## PASSAGE TO READ

________________________

CODEWITHSUNDEEP
rlist
Oscar Kjell
Oscar Kjell

Reputation: 1651

Get same column by name using same code for two differently structured lists

I have two differently structured lists. And in a function I want to get a column that has the same name in both lists. Is there a generic way to deal with this?

  list_1_1_1 <- list(list(list(tibble::tibble("a" = c(1, 2), "b"=c(3, 4))), list("a"=c(1, 2))))
  list_1_1_1
  # Call column called b
  list_1_1_1[[1]][[1]][[1]]$b

  
  list_1_1 <- list(list(tibble::tibble("a" = c(1, 2), "b"=c(3, 4))), list("a"=c(1, 2)))
  list_1_1
  # Call column called b
  list_1_1[[1]][[1]]$b

I would like to get column called b, with the same line of code that works in the two different situations/examples, is that possible? Thanks in advance.

Upvotes: 5

Views: 54

Answers (2)

Joris C.
Joris C.

Reputation: 6234

With an external package, we can do this out-of-the-box with rrapply (an extension of base-rapply to recurse through a nested list):

library(rrapply)

rrapply(list_1_1_1, condition = function(x, .xname) .xname == "b", how = "flatten")
#> $b
#> [1] 3 4
rrapply(list_1_1, condition = function(x, .xname) .xname == "b", how = "flatten")
#> $b
#> [1] 3 4

The condition argument decides which list elements (data.frame columns in this case) to return and the .xname argument evaluates to the name of the list element (i.e. the column name) under evaluation.

________________________

## GIVEN ENTRIES
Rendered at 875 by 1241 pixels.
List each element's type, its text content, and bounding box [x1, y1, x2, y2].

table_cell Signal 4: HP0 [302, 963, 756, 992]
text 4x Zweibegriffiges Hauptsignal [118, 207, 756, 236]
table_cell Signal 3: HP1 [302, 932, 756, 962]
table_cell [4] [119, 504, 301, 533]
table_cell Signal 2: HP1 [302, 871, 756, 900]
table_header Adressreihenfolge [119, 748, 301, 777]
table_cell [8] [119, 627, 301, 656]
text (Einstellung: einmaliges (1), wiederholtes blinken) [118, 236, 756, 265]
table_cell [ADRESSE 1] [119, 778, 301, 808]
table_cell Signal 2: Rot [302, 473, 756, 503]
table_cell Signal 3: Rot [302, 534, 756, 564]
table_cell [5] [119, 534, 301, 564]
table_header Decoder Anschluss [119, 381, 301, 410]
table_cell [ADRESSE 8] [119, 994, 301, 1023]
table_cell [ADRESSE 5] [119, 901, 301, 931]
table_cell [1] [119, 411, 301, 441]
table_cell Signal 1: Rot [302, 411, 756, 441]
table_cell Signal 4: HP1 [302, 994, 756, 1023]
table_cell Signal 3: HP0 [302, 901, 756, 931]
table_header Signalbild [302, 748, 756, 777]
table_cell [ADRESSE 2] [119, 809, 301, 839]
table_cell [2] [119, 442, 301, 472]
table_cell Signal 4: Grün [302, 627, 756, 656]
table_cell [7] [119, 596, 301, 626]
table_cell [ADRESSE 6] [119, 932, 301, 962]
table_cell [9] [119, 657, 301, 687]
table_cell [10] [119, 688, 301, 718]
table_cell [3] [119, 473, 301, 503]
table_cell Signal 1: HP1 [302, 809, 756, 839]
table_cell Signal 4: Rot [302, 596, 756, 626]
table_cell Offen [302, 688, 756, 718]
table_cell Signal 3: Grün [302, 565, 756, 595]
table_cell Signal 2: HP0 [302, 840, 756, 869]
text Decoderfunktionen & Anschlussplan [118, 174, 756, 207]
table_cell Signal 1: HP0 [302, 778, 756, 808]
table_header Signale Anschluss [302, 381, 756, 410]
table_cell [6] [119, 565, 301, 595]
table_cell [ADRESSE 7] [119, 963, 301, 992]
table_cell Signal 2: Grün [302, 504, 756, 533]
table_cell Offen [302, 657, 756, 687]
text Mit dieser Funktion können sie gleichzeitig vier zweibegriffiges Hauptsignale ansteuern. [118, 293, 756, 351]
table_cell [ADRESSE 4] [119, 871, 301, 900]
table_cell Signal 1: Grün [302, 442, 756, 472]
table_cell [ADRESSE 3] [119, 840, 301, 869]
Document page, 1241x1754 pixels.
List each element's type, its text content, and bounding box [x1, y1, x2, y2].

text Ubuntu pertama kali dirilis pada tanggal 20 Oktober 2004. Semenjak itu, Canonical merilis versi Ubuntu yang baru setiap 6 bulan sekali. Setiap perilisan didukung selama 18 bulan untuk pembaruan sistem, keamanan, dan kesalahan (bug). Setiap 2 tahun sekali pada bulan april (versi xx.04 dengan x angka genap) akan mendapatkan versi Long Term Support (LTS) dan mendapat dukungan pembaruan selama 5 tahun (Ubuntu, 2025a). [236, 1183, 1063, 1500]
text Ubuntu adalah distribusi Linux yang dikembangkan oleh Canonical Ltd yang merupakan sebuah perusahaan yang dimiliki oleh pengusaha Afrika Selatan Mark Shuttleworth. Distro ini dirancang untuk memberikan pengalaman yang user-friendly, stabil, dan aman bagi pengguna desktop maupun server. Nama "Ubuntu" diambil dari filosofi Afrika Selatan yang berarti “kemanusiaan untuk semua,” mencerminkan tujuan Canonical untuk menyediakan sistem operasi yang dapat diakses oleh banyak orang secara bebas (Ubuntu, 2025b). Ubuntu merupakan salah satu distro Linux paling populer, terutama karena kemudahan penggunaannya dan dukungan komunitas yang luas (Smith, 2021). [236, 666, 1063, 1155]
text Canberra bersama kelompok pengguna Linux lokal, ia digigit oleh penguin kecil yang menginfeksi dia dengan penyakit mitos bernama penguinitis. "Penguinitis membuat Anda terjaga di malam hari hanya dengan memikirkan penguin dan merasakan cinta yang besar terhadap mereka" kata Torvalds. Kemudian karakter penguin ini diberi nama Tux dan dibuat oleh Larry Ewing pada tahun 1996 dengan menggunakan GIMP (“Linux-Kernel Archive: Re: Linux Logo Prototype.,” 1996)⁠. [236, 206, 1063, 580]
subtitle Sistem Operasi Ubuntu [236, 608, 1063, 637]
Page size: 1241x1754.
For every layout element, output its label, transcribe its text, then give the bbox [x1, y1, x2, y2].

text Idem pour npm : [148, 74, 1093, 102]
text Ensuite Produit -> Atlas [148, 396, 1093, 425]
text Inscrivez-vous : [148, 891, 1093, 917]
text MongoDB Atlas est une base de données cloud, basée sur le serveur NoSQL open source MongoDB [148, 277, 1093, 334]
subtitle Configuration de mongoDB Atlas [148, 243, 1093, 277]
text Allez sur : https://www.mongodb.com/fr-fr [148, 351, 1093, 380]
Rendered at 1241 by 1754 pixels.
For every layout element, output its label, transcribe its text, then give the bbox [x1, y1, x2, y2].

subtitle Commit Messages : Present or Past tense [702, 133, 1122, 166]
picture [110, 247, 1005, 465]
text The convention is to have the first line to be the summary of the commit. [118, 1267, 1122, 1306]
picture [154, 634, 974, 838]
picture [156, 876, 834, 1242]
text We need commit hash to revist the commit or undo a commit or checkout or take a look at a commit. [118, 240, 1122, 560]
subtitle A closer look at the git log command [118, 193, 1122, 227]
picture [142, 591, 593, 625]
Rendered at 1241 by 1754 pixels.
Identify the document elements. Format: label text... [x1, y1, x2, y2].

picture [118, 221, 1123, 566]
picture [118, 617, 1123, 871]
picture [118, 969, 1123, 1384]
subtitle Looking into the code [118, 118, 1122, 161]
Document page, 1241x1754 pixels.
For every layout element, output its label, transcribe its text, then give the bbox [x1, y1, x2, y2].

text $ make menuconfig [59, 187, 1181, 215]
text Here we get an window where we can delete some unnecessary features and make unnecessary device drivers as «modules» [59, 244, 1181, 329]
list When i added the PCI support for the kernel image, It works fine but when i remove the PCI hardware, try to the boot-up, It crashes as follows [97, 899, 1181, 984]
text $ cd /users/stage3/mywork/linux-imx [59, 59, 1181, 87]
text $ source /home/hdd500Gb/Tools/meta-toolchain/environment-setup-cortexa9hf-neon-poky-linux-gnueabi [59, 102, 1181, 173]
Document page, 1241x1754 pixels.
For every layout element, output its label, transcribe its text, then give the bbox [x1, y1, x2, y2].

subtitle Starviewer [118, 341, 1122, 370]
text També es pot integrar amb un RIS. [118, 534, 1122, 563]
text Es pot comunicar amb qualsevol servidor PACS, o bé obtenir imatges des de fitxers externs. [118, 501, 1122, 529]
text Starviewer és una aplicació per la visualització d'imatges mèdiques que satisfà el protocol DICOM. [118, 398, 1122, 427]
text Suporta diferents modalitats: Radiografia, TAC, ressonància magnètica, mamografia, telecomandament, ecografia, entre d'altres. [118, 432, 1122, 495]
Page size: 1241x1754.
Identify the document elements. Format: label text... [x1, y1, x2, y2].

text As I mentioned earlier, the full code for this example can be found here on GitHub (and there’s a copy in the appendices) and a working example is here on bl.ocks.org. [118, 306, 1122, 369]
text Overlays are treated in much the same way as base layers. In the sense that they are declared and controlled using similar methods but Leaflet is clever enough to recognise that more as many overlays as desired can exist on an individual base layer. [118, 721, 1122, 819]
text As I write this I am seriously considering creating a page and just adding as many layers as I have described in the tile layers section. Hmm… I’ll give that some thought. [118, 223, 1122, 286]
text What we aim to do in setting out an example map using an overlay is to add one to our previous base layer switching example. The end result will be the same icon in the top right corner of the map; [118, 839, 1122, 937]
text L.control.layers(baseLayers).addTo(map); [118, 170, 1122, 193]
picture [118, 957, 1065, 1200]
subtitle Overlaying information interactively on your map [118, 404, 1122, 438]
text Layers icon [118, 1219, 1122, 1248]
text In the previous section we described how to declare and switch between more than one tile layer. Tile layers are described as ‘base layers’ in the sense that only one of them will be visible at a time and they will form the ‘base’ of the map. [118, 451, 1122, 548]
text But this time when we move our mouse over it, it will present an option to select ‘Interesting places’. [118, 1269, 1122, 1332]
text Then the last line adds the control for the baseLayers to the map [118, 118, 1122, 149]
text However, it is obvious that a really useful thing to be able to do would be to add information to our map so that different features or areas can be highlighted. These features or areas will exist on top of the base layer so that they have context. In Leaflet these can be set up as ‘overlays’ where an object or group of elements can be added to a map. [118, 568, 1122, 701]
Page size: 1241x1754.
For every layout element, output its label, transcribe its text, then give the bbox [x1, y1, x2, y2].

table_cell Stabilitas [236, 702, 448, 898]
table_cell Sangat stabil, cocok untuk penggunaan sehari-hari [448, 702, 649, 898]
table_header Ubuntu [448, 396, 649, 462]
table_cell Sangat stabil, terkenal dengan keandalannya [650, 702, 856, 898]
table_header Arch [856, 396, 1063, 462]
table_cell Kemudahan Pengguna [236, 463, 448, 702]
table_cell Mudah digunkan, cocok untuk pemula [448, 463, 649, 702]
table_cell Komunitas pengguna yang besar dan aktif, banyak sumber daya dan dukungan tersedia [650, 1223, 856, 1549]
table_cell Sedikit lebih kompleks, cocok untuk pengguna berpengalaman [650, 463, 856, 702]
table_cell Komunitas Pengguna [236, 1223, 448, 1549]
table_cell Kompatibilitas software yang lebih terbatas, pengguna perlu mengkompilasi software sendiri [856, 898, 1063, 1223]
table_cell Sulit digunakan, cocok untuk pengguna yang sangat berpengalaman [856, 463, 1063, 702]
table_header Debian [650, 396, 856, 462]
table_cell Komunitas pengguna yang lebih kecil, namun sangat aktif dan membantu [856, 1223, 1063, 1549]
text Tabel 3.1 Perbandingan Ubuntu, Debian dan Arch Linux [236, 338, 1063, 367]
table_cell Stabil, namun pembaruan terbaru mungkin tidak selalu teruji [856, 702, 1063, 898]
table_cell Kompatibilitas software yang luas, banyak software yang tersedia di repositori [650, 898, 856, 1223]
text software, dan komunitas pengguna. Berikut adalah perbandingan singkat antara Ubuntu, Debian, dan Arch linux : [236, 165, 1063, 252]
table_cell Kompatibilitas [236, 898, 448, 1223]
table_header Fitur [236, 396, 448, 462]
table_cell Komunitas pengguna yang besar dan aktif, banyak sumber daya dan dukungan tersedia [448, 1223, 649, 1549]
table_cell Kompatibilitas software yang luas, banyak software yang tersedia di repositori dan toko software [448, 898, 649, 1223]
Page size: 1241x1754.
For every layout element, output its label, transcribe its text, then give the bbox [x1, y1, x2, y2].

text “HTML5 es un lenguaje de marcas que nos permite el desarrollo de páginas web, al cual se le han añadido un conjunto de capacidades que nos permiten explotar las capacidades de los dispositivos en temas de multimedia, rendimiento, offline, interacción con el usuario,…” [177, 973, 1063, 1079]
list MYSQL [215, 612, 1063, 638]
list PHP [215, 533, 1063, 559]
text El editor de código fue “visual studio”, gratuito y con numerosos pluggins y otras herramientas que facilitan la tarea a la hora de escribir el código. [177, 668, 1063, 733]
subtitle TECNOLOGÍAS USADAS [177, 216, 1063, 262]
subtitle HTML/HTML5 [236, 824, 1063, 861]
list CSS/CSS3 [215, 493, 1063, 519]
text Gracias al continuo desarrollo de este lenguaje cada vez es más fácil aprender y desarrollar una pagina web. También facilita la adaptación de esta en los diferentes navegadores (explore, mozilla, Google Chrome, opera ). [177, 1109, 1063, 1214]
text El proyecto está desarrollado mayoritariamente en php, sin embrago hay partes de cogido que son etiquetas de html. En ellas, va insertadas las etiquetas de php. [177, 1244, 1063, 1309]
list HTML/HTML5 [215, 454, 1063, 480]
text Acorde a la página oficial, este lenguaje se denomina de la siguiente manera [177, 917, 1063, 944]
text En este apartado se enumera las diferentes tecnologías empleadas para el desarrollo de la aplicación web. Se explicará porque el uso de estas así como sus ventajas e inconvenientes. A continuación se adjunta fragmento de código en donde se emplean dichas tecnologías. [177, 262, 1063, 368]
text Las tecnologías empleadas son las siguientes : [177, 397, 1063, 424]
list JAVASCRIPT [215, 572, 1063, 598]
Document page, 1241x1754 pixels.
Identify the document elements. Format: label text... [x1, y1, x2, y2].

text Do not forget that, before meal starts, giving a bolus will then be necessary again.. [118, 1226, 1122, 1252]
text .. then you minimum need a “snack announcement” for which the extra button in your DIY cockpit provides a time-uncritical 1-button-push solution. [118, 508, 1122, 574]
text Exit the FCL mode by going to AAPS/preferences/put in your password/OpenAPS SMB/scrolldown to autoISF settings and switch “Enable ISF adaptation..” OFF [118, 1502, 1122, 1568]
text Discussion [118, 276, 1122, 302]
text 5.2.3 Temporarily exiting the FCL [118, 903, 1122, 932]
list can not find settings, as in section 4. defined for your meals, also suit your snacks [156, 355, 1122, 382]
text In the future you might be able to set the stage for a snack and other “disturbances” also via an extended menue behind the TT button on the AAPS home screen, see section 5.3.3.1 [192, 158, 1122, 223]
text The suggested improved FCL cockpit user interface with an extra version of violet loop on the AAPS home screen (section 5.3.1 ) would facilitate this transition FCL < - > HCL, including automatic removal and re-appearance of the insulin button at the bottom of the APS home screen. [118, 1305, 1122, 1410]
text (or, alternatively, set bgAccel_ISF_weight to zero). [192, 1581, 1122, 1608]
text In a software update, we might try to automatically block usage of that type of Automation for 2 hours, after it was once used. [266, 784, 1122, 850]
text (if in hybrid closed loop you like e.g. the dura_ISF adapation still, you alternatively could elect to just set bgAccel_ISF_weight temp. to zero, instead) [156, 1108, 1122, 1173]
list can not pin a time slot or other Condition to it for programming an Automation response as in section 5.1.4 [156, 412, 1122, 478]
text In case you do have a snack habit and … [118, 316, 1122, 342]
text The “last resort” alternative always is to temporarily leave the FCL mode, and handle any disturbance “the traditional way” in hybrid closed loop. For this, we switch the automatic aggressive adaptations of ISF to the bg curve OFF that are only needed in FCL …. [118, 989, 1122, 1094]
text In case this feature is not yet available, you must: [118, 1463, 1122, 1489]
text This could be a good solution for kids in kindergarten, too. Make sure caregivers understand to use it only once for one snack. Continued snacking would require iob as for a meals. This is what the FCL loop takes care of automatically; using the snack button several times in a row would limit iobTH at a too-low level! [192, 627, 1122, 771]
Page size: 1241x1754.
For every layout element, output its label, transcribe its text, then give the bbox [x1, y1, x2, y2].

________________________

In the thread on getting a column by name from two nested lists, what does the .xname argument evaluate to?

## EXPECTED ANSWER
It evaluates to the name of the list element under evaluation, which here is the column name.